===== EXERCISE INPUT

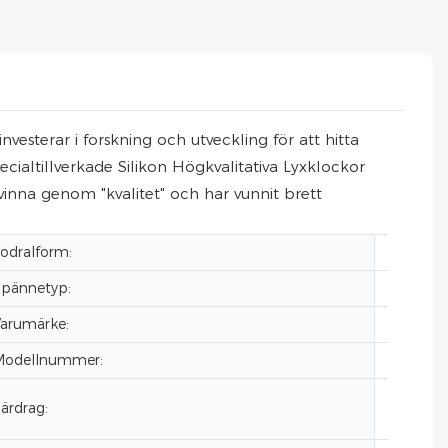
sterar i forskning och utveckling för att hitta
ialtillverkade Silikon Högkvalitativa Lyxklockor
inna genom "kvalitet" och har vunnit brett
odralform:
Fyrkant
pännetyp:
Dold s
arumärke:
VDEAR
Modellnummer:
VG209
ärdrag:
Automat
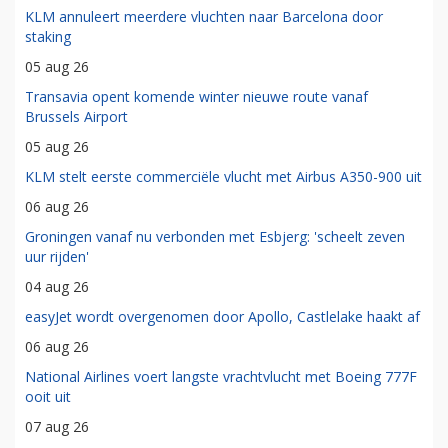
KLM annuleert meerdere vluchten naar Barcelona door
staking
05 aug 26
Transavia opent komende winter nieuwe route vanaf
Brussels Airport
05 aug 26
KLM stelt eerste commerciële vlucht met Airbus A350-900 uit
06 aug 26
Groningen vanaf nu verbonden met Esbjerg: 'scheelt zeven
uur rijden'
04 aug 26
easyJet wordt overgenomen door Apollo, Castlelake haakt af
06 aug 26
National Airlines voert langste vrachtvlucht met Boeing 777F
ooit uit
07 aug 26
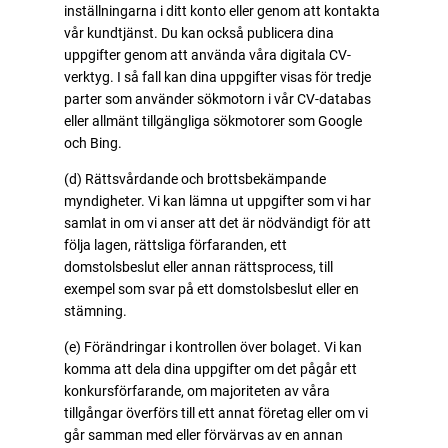
inställningarna i ditt konto eller genom att kontakta
vår kundtjänst. Du kan också publicera dina
uppgifter genom att använda våra digitala CV-
verktyg. I så fall kan dina uppgifter visas för tredje
parter som använder sökmotorn i vår CV-databas
eller allmänt tillgängliga sökmotorer som Google
och Bing.
(d) Rättsvårdande och brottsbekämpande
myndigheter. Vi kan lämna ut uppgifter som vi har
samlat in om vi anser att det är nödvändigt för att
följa lagen, rättsliga förfaranden, ett
domstolsbeslut eller annan rättsprocess, till
exempel som svar på ett domstolsbeslut eller en
stämning.
(e) Förändringar i kontrollen över bolaget. Vi kan
komma att dela dina uppgifter om det pågår ett
konkursförfarande, om majoriteten av våra
tillgångar överförs till ett annat företag eller om vi
går samman med eller förvärvas av en annan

==========

== GOAL OF THE EXERCISE ==
Search the listing above for the string "domstolsbeslut". Copy every line that contains it.

== ANSWER FOR THIS EXERCISE ==
domstolsbeslut eller annan rättsprocess, till
exempel som svar på ett domstolsbeslut eller en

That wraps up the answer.